What you should do => Reproduce exactly the lines below from the one containing "1<sup>ST</sup> FARM CREDIT SERVICES" through the one containing "YOUR FIRST CHOICE", including both, and nothing else.

Collected data
---
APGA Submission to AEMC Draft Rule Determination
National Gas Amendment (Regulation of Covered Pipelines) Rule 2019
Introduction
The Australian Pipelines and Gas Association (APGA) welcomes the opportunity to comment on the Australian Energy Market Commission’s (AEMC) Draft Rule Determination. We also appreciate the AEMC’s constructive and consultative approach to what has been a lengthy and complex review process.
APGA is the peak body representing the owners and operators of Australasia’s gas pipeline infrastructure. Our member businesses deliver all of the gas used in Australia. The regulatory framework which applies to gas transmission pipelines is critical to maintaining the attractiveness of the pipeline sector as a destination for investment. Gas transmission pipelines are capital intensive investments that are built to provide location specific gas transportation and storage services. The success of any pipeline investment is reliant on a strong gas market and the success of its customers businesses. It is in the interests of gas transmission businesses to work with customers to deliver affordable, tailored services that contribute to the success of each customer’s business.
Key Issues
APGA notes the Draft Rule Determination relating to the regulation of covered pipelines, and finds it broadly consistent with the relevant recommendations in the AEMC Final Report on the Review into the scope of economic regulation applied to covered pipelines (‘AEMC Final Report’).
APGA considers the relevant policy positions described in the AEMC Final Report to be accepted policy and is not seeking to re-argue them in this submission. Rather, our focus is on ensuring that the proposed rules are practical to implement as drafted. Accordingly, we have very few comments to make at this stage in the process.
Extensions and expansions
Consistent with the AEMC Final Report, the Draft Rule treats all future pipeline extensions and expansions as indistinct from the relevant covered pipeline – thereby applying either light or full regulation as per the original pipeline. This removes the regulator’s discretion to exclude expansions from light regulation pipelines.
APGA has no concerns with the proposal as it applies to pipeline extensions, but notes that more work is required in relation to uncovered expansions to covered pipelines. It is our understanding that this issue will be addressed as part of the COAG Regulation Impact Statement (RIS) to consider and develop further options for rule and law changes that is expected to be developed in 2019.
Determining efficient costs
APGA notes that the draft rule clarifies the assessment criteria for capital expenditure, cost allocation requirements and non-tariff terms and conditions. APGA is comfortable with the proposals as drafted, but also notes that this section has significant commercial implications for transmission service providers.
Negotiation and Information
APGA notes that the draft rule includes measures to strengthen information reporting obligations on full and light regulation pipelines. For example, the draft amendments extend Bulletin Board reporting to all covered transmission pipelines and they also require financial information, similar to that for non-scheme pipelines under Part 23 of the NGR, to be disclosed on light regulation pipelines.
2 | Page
---
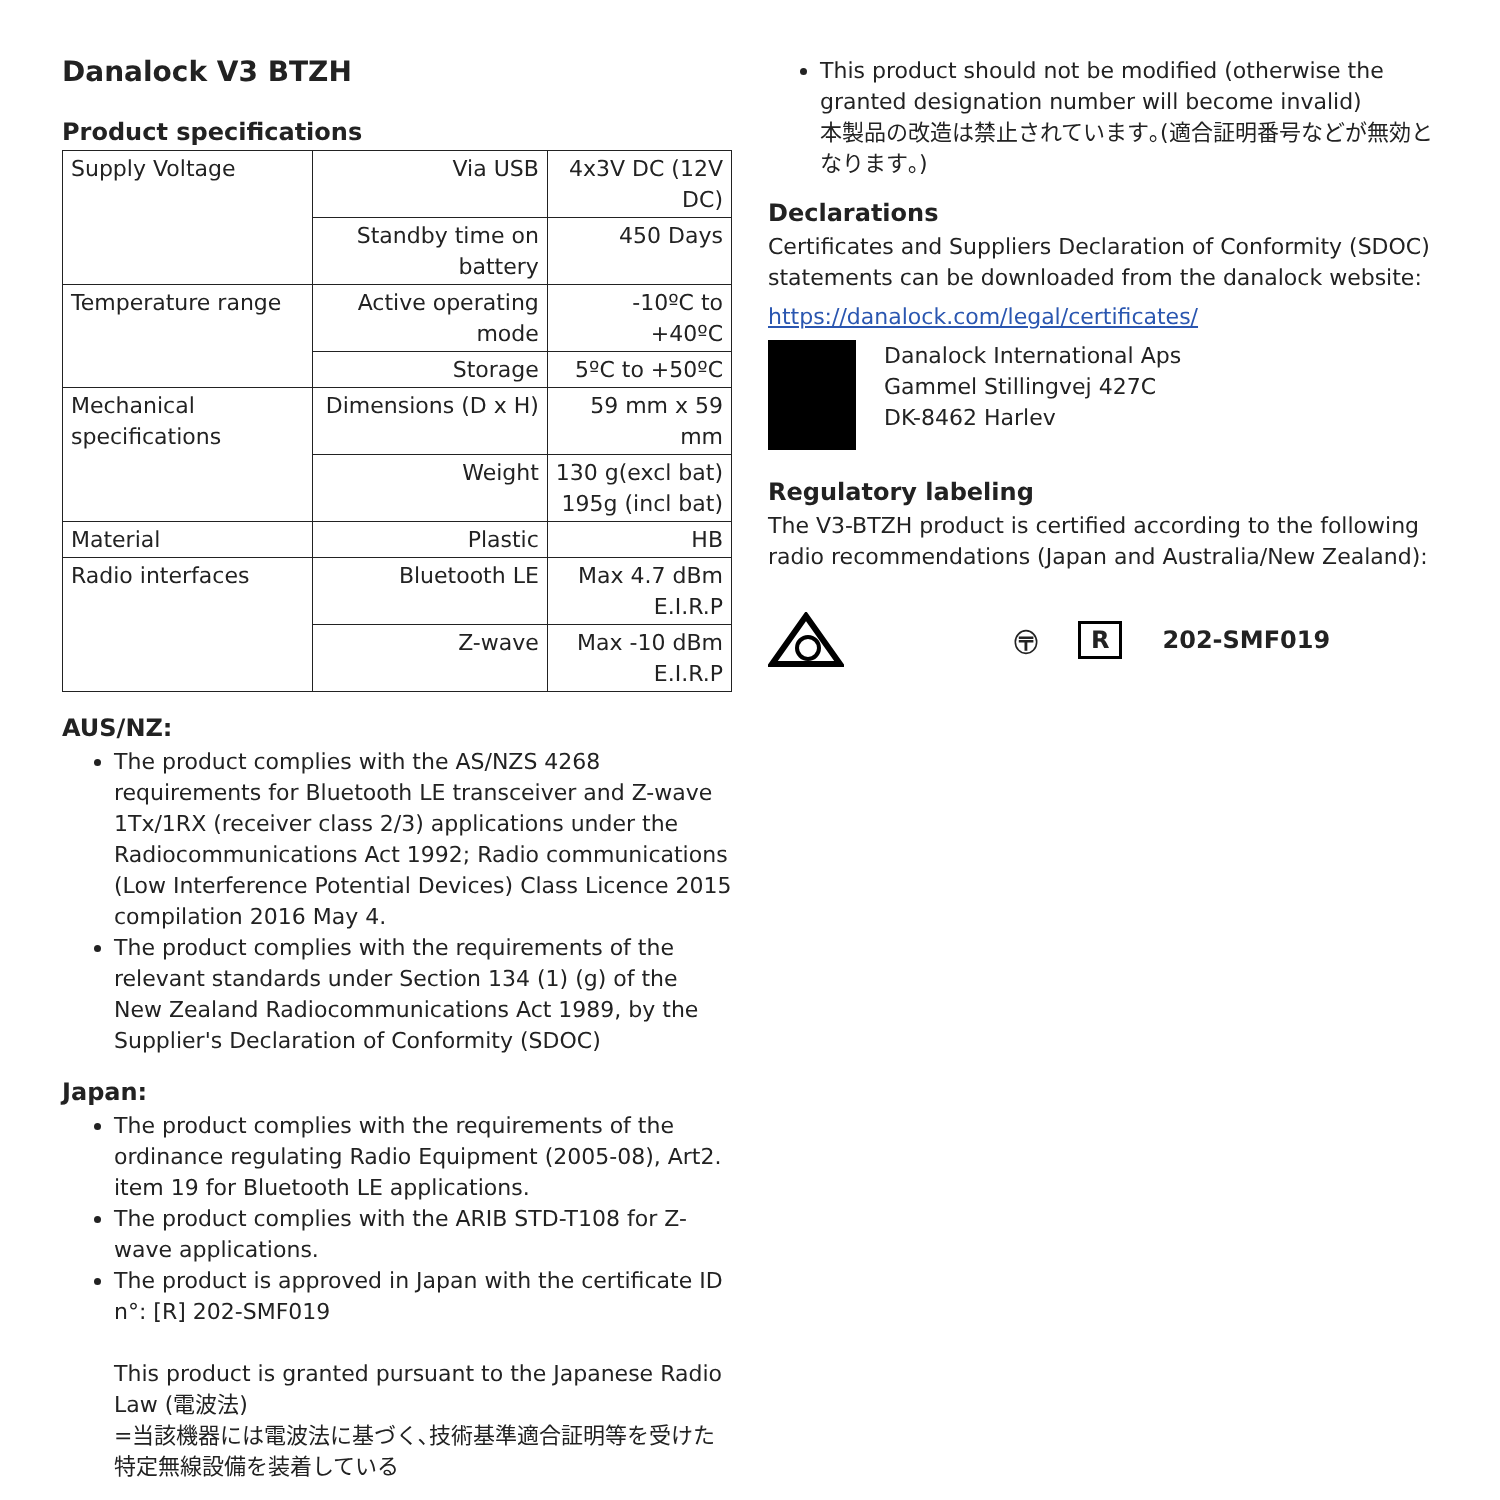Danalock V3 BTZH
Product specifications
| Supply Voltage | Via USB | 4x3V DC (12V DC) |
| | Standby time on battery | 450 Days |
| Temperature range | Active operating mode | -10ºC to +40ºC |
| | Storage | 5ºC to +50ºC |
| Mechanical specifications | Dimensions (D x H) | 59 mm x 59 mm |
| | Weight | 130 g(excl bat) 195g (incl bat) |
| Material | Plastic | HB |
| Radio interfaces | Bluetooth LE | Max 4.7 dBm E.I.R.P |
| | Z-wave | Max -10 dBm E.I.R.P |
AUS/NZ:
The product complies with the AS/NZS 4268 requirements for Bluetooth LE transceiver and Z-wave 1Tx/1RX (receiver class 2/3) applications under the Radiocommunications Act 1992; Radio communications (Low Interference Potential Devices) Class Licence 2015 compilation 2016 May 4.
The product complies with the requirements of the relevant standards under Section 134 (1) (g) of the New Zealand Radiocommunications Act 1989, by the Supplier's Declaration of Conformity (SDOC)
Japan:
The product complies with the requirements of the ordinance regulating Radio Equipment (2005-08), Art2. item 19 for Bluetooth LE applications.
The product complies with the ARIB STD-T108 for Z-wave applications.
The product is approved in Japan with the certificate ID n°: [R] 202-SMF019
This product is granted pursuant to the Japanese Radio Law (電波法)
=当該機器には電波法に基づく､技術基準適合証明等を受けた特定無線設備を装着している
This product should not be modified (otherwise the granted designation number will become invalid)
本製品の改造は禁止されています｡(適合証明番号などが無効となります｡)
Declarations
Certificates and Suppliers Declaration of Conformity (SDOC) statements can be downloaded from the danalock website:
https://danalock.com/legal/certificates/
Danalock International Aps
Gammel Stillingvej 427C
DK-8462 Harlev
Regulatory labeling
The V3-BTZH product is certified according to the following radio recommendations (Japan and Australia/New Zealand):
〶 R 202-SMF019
---
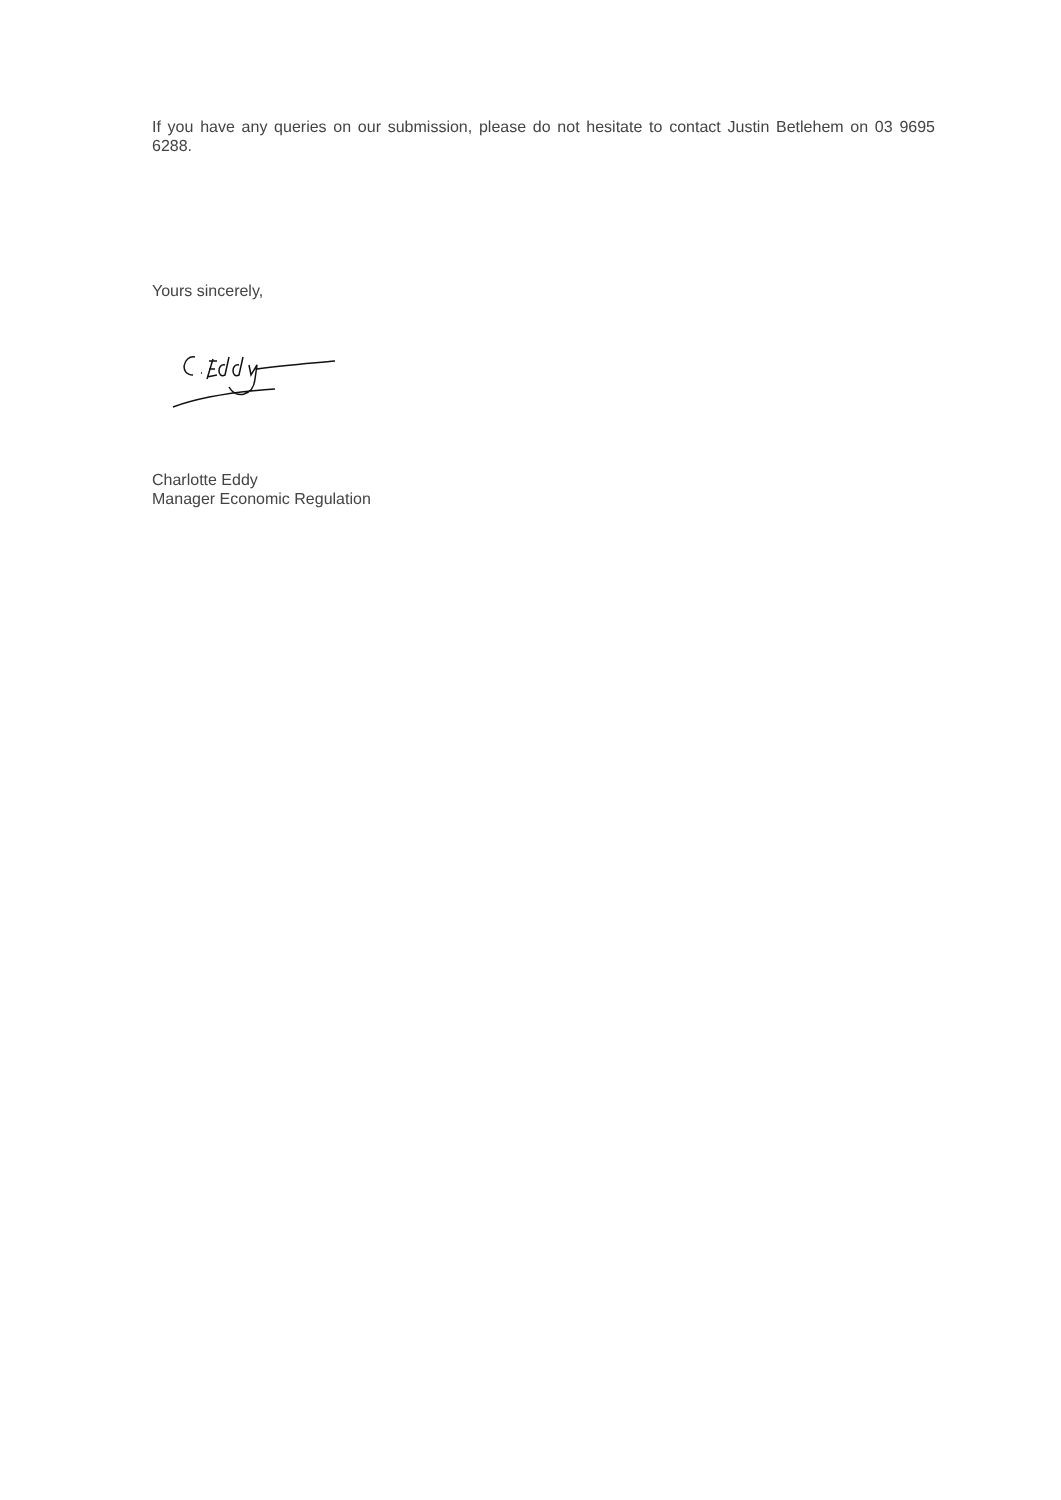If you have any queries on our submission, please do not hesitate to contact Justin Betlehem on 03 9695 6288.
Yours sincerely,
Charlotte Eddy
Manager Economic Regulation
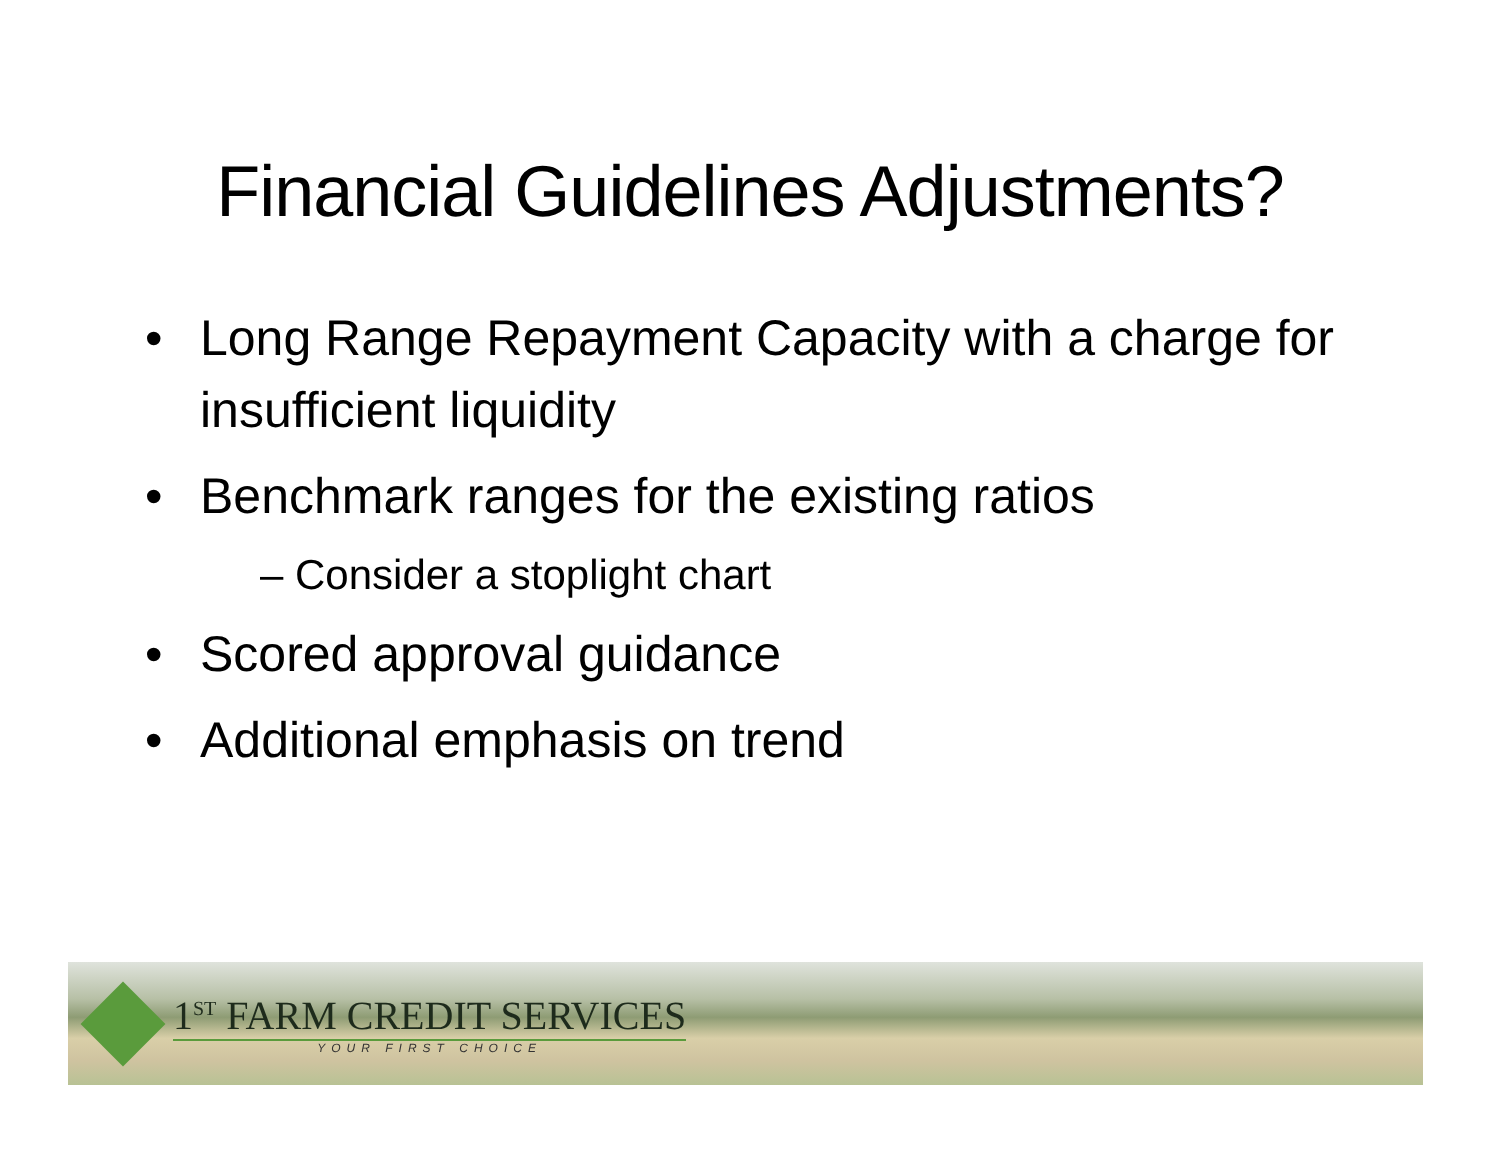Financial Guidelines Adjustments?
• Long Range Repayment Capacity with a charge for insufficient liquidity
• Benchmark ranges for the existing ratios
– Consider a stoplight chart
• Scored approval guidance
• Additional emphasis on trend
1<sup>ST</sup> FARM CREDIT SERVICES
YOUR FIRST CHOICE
---
Solution for this exercise =>
1<sup>ST</sup> FARM CREDIT SERVICES
YOUR FIRST CHOICE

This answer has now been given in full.